Ted Kernaghan, HBA ’65, supports new chair and research fund in energy policy.

Evolving the Energy Landscape

Ted Kernaghan (pictured left) sees major energy projects in much the same way that Sir John A. Macdonald viewed a transcontinental railroad. That is to say, more as a nation-building exercise than merely the development of large-scale infrastructure.

Kernaghan’s keen interest in how energy projects are decided, financed, and completed dates back more than 50 years, when he spent five years as an oil analyst. From his in-depth analysis of the Churchill Falls contracts finalized in the late 1960s through to following this year’s inter-provincial feuding over the proposed Trans Mountain Pipeline, Kernaghan feels Canada needs to do a better job of bringing major energy projects to fruition, in a manner that is equitable to all impacted jurisdictions.

To help Canada avoid future “missed opportunities,” Kernaghan gave $1.5 million to Ivey in late 2017 to establish the E.J. Kernaghan Chair in Energy Policy and the related E.J. Kernaghan Energy Policy Research Fund, both in support of the Ivey Energy Policy and Management Centre.

“Seeing a distinguished alumnus come back and recognize that the School continues to take a leading role in the Canadian economy is an important sign for all of us who are working on these types of issues.” —Adam Fremeth, HBA '00, E.J. Kernaghan Chair

“In my view, there’s an opportunity to make improvements in the way we’re behaving,” Kernaghan says. “I really think policy, academic research, and communication should be able to play a significant role.”

Speaking from the Toronto office of Kernaghan & Partners Ltd., the full-service brokerage firm he founded with his son Edward Kernaghan and where he still serves as Senior Investment Adviser, Kernaghan says he decided to support the Ivey Energy Centre after attending an Ivey Idea Forum.

“People are generally apprehensive about business’s profit motives and the way that we behave,” Kernaghan says. “So if business people have a strong voice with background and academic independence that should be helpful.”

Professor Adam Fremeth, HBA ’00 (pictured right), was appointed to the inaugural E.J. Kernaghan Chair in April, for an initial four-year term. Fremeth is an Associate Professor in the business, economics, and public policy area and joined Ivey full time in 2009. He has contributed to Ivey’s impact on energy policy at the federal and provincial levels, which led to Ontario’s 2017 “smoothing” of generation costs and the implementation of Ivey recommendations to the National Energy Board Modernization Project.

Fremeth says the gift to support the chair and research fund is an affirmation of the Energy Centre’s ability to connect academic research to the challenges of practitioners and policy-makers.

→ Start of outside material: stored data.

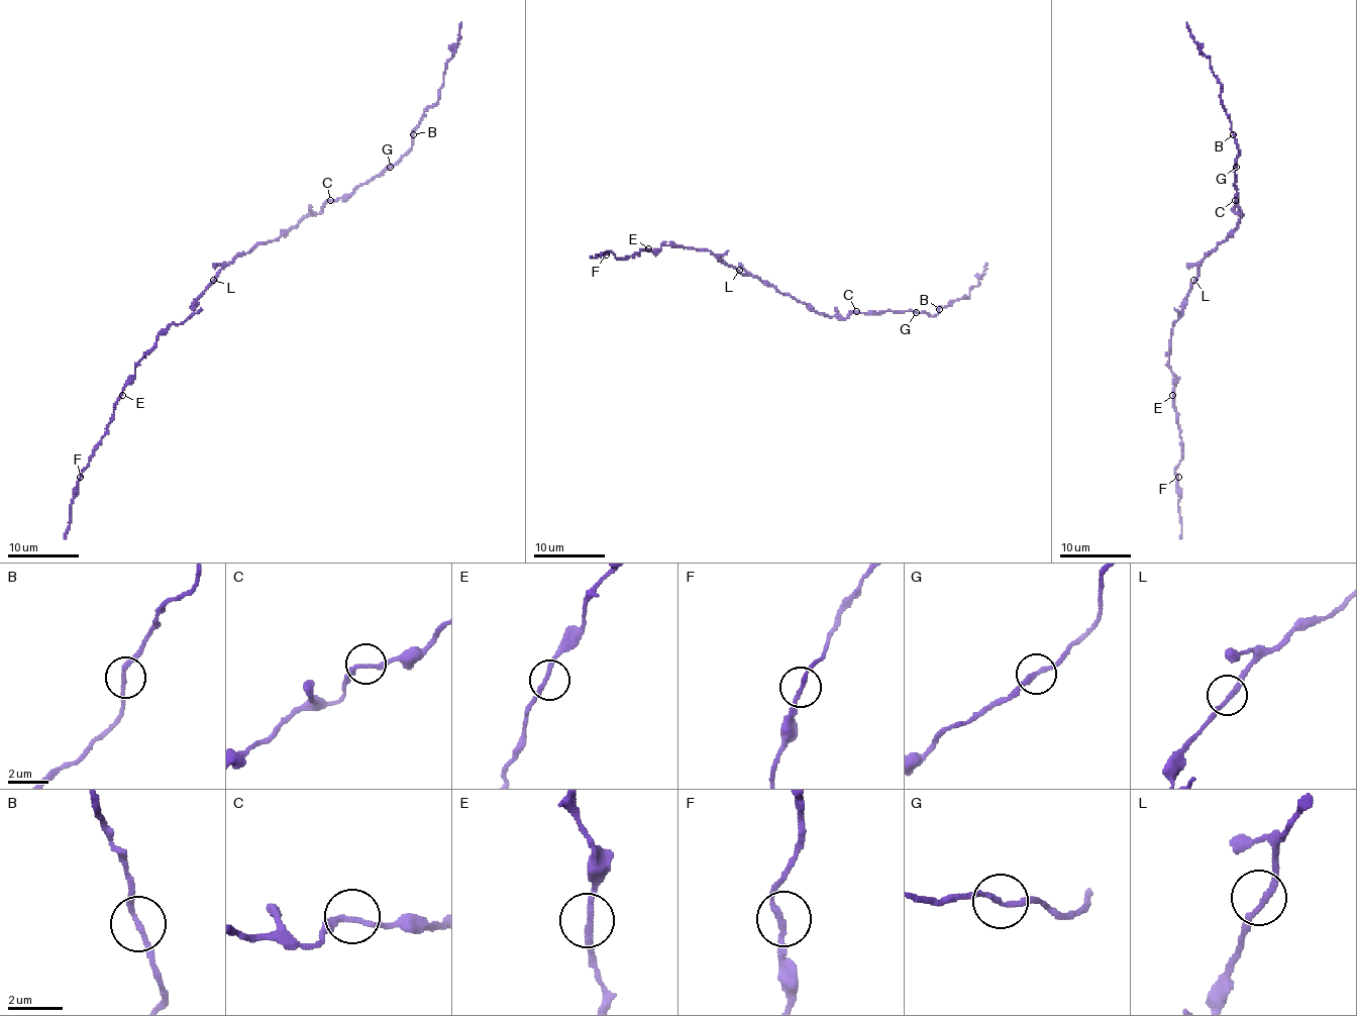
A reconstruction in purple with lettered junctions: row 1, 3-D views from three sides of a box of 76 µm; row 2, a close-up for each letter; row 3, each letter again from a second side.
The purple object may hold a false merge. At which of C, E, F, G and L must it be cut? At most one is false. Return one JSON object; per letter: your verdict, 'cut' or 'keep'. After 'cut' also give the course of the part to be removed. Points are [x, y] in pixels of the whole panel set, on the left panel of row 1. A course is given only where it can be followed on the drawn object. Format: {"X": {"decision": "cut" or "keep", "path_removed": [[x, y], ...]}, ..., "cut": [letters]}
{"C": {"decision": "keep"}, "E": {"decision": "keep"}, "F": {"decision": "keep"}, "G": {"decision": "cut", "path_removed": [[390, 166], [412, 146], [420, 118], [438, 100], [443, 72], [459, 40], [461, 22]]}, "L": {"decision": "keep"}, "cut": ["G"]}

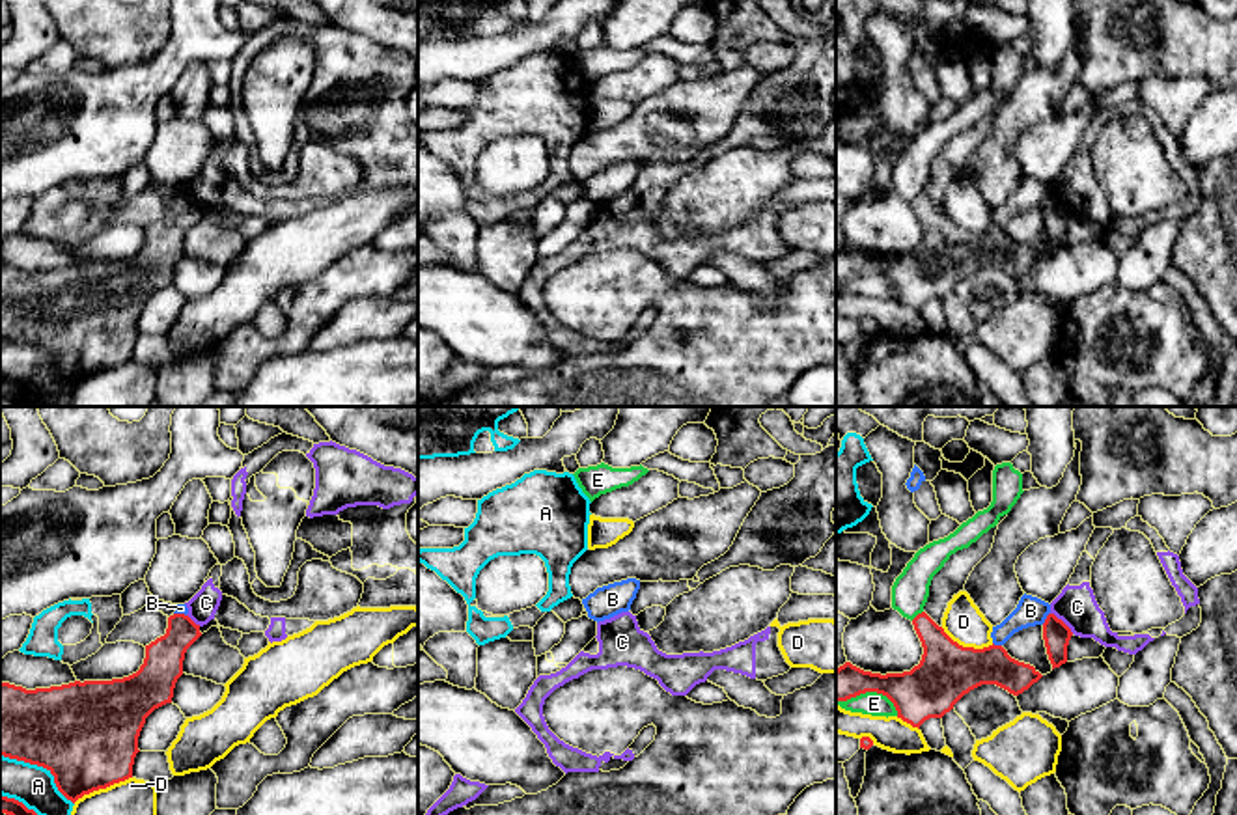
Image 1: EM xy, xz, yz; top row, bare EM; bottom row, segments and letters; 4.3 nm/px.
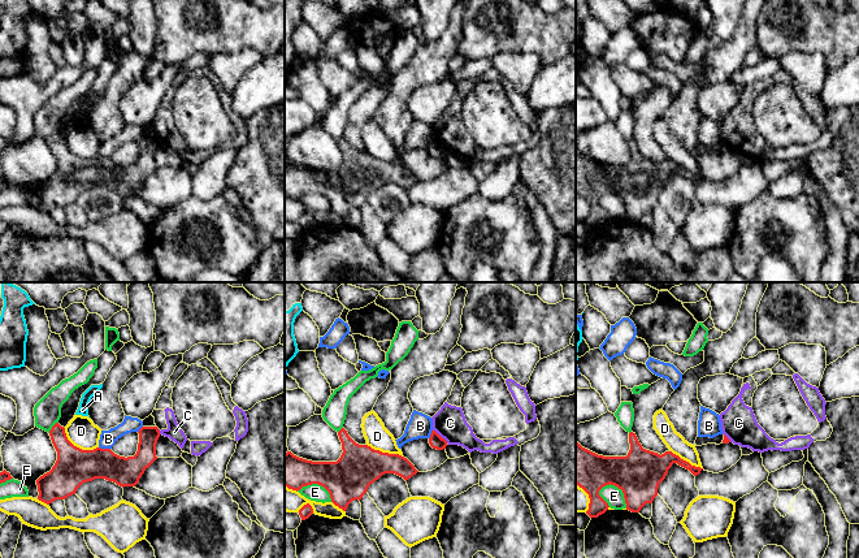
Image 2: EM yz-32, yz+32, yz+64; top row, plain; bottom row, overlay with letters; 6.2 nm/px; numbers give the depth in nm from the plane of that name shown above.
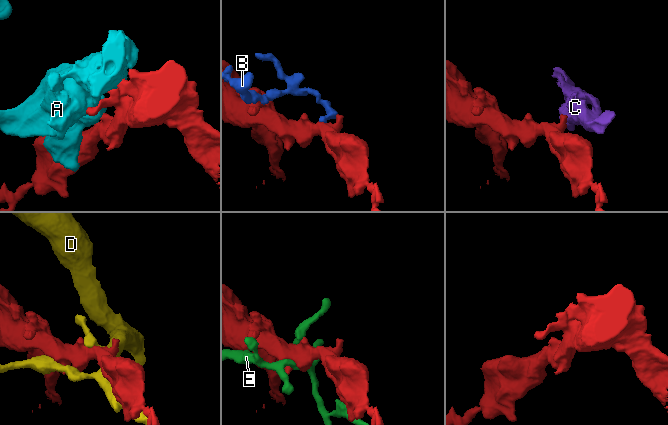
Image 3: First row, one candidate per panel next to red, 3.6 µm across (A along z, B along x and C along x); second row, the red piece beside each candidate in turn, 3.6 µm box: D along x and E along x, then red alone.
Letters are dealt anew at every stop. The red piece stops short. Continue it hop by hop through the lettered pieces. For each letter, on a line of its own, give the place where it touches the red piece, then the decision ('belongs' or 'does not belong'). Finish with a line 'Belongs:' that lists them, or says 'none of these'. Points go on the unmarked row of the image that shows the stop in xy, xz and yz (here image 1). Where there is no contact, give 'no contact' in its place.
A: meets red in xy at (41, 347); does not belong
B: meets red in yz at (1047, 200); does not belong
C: meets red in yz at (1062, 204); does not belong
D: meets red in xy at (101, 370); does not belong
E: meets red in yz at (870, 273); does not belong
Belongs: none of these

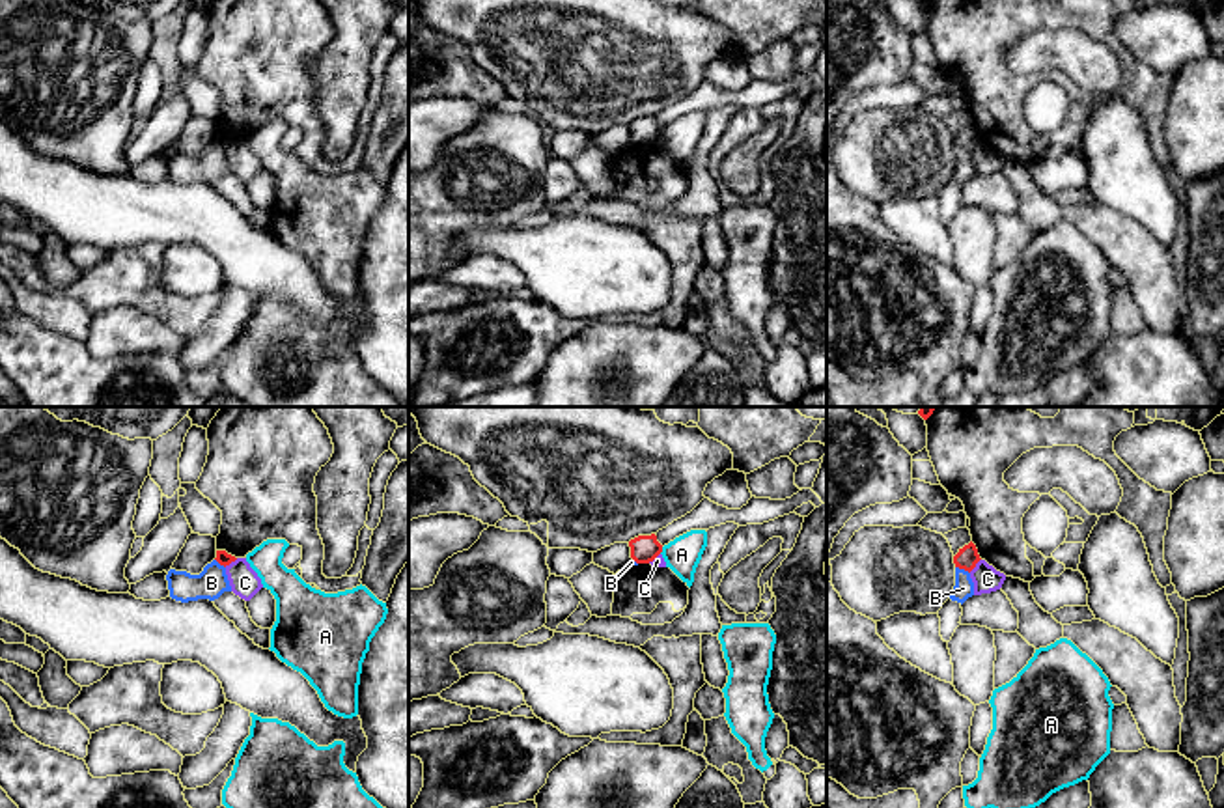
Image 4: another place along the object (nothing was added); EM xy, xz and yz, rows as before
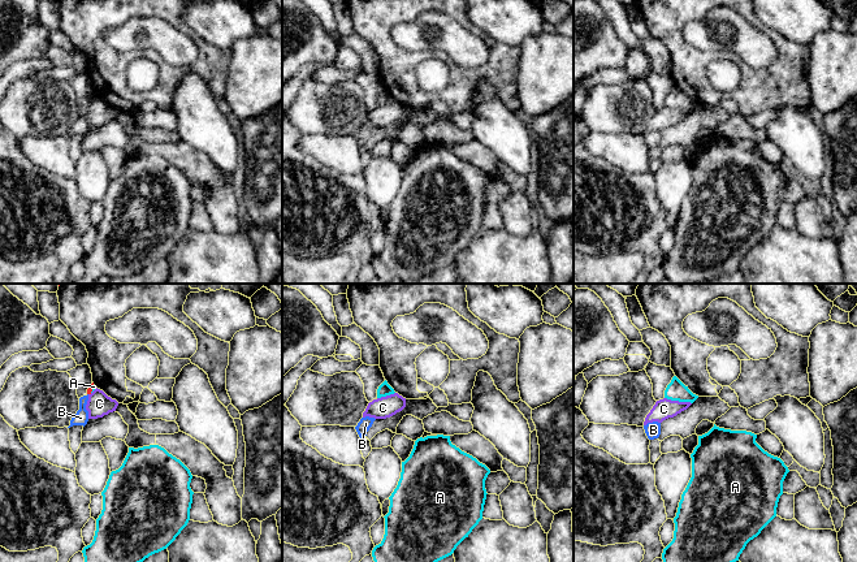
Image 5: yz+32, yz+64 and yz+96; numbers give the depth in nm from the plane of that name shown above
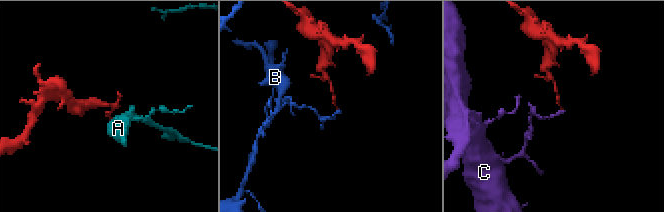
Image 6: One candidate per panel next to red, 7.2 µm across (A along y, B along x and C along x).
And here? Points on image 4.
A: meets red in xz at (661, 133); does not belong
B: meets red in yz at (963, 150); does not belong
C: meets red in yz at (974, 148); does not belong
Belongs: none of these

“Seeing a distinguished alumnus come back and recognize that the School continues to take a leading role in the Canadian economy is an important sign for all of us who are working on these types of issues,” Fremeth says. “I think we’re contributing to the Canadian discussion and helping to elevate the quality of that conversation, either on the academic side or on the more practitioner-oriented work we do with executives and policy-makers. This bodes well for the future of our economy and Ivey’s role in it.”

Another motivating factor for Kernaghan in making the gift was that he considers this a pivotal time in Canada’s relationship with large-scale energy projects. “I think now to 2020 will be important for Canada in discussing and understanding the implications of the Paris Agreement and how Canadians feel about it,” Kernaghan notes. “And how we deal with energy is going to be critical.”